Robert Allens advise for buying rentals

I have a book of Robert Allens and he says 1% of the sale priceis a good amount to collect for rents. Example { 100,000 house should collect 1000. This is not what you investors say. You say 1000. rents only pay 50,000. I am kinda confused. Will both ways work. :banghead

You should collect enough rents to cover your expenses, allow for maintenance/repairs, and make a profit.

1% is a surefire way to negative cashflow. 2% is much better gauge for positive cashflow. 50% of the gross rents will invariably end up going to expenses, the other 50% will cover your principle and interest, anything left after covering your P&I is your profit. Expenses include but are not limited to: Tenant damage, garbage pickup, sewer and water, appliance repair, wear and tear, carpet and paint between tenants, evictions, lost rent during eviction proceedings, regular vacancies, snow removal, landscaping, lawsuits, insurance, taxes, etc, etc, etc. Just because a landlord currently has only a few hundred bucks a month in expenses it doesn’t meant this is what you can gauge your numbers by. Lawsuits, evictions, tenant damage, etc come up unpredictably and can add thousands at a clip to your annual expenses. These numbers should not be ignored. The 50% figure allows you to quickly and accurately build in plenty of cushion to keep you in the black no matter what comes along.

The “1% rule” is a general “rule of thumb” traditionally meant to ensure profit but in this day and age it is often too tight to ensure immediate profit. You need to consider variables of the property condition and location as well. How old the property is in terms of the maintenance it will need is a good place to start. What’s the traditional turnover rate in your area? (It often costs more to get a new tenant than keep an old one). You also need to allow money for the property to be vacant especially in the beginning. Are you going to use a property management company? If not, are you familiar with the landlord/tenant laws in your area?

Also use extreme caution if you are buying a property that’s already tenant occupied (even if the very nice current owner shows you the records of all of his/her “rent receipts”).

I do not mean to discourage anyone but please educate yourself before purchase.

Rental properties often cost more than one thinks, especially in the beginning. Of course the good news is that someone else is paying down your debt and you’re getting the tax benefits!

That 1% is the difference between a guru selling a course, and the numbers given by those who actually are doing this for a living.

Every post has to turn into a guru bashing match?

In general, the market rent is around 1% of the ARV as long as you are within a certain price. Now, you should always buy for MUCH less than the ARV if you want to make it a business.

If the advice sucks, yes. Not all gurus are bad but many of the priniciples taught out there on the guru circuit suck. If something is posted here that contradicts what I know to be right I’m not going to bow down before it because some guru preaches it. I think we as forum members have a responsibility to the posters here to give them the truth. They can listen to what I say, listen to what a guru says, and decide what the truth is and how to apply it to their life. If the poster thought Allen was the gospel they would have just read it and applied it, they wouldn’t question it here.

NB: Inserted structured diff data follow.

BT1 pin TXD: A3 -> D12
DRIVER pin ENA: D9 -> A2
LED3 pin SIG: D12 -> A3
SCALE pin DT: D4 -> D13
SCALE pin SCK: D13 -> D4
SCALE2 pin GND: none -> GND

I’ve learned not to believe everything I hear too, but that goes both ways. I have not listened to Robert Allen make that statement, but it strikes me as an odd thing to say and I would first question that it is what he means or if it was to the speech was to the general public vs investors.

As a general rule of thumb, rent runs around 1% of ARV to cover PITI (most of the time PITI is 1%). Now this of course does not cover all the other variables such as maintenance, vacancies…etc. but average joe who just wants to buy a rental won’t know and probably won’t care since they are simply investing to have a free and clear house in 30 years and may not mind dumping the money in it. They do not plan on living in it, they want the tax advantage, and a way to increase their money by riding the appreciation over the years.